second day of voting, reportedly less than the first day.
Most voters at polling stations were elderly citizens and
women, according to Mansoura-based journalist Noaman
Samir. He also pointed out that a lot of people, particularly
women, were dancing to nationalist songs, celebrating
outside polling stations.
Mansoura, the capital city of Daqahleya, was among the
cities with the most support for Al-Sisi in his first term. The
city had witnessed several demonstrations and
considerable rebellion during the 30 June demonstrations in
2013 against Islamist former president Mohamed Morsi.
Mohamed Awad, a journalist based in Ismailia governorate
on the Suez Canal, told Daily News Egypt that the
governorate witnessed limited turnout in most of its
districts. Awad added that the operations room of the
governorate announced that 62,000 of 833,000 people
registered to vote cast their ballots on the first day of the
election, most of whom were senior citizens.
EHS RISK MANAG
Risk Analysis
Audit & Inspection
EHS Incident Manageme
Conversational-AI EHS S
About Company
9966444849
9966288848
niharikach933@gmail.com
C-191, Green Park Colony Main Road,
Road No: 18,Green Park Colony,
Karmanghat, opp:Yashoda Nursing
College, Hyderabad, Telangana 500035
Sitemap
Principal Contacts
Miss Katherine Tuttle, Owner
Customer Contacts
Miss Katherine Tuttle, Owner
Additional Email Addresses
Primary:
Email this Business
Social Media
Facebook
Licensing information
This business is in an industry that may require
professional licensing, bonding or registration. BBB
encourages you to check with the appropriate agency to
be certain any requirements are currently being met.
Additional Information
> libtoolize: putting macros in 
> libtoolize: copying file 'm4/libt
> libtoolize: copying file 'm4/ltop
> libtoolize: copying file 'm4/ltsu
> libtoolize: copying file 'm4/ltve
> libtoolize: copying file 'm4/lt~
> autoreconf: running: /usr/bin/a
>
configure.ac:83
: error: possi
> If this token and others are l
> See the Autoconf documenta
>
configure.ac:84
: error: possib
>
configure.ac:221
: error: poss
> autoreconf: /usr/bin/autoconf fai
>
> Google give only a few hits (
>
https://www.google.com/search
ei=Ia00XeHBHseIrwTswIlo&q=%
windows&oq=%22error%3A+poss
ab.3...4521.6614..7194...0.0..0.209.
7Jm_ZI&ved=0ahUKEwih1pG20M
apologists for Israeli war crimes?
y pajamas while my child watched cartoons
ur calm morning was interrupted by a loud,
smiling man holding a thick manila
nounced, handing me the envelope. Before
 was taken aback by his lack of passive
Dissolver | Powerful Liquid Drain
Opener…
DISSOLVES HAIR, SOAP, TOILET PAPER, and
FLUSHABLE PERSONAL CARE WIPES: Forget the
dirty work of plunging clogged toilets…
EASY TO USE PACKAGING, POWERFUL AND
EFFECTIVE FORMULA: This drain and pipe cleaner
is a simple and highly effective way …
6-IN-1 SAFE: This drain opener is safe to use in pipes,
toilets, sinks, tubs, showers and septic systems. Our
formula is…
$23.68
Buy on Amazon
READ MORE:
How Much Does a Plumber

+===+

◆ **Work to be completed**:
Copy out the listing word for word, from its first line through the line containing "7Jm_ZI&ved=0ahUKEwih1pG20M", with both ends included.

◆ **Response to this exercise**:
second day of voting, reportedly less than the first day.
Most voters at polling stations were elderly citizens and
women, according to Mansoura-based journalist Noaman
Samir. He also pointed out that a lot of people, particularly
women, were dancing to nationalist songs, celebrating
outside polling stations.
Mansoura, the capital city of Daqahleya, was among the
cities with the most support for Al-Sisi in his first term. The
city had witnessed several demonstrations and
considerable rebellion during the 30 June demonstrations in
2013 against Islamist former president Mohamed Morsi.
Mohamed Awad, a journalist based in Ismailia governorate
on the Suez Canal, told Daily News Egypt that the
governorate witnessed limited turnout in most of its
districts. Awad added that the operations room of the
governorate announced that 62,000 of 833,000 people
registered to vote cast their ballots on the first day of the
election, most of whom were senior citizens.
EHS RISK MANAG
Risk Analysis
Audit & Inspection
EHS Incident Manageme
Conversational-AI EHS S
About Company
9966444849
9966288848
niharikach933@gmail.com
C-191, Green Park Colony Main Road,
Road No: 18,Green Park Colony,
Karmanghat, opp:Yashoda Nursing
College, Hyderabad, Telangana 500035
Sitemap
Principal Contacts
Miss Katherine Tuttle, Owner
Customer Contacts
Miss Katherine Tuttle, Owner
Additional Email Addresses
Primary:
Email this Business
Social Media
Facebook
Licensing information
This business is in an industry that may require
professional licensing, bonding or registration. BBB
encourages you to check with the appropriate agency to
be certain any requirements are currently being met.
Additional Information
> libtoolize: putting macros in 
> libtoolize: copying file 'm4/libt
> libtoolize: copying file 'm4/ltop
> libtoolize: copying file 'm4/ltsu
> libtoolize: copying file 'm4/ltve
> libtoolize: copying file 'm4/lt~
> autoreconf: running: /usr/bin/a
>
configure.ac:83
: error: possi
> If this token and others are l
> See the Autoconf documenta
>
configure.ac:84
: error: possib
>
configure.ac:221
: error: poss
> autoreconf: /usr/bin/autoconf fai
>
> Google give only a few hits (
>
https://www.google.com/search
ei=Ia00XeHBHseIrwTswIlo&q=%
windows&oq=%22error%3A+poss
ab.3...4521.6614..7194...0.0..0.209.
7Jm_ZI&ved=0ahUKEwih1pG20M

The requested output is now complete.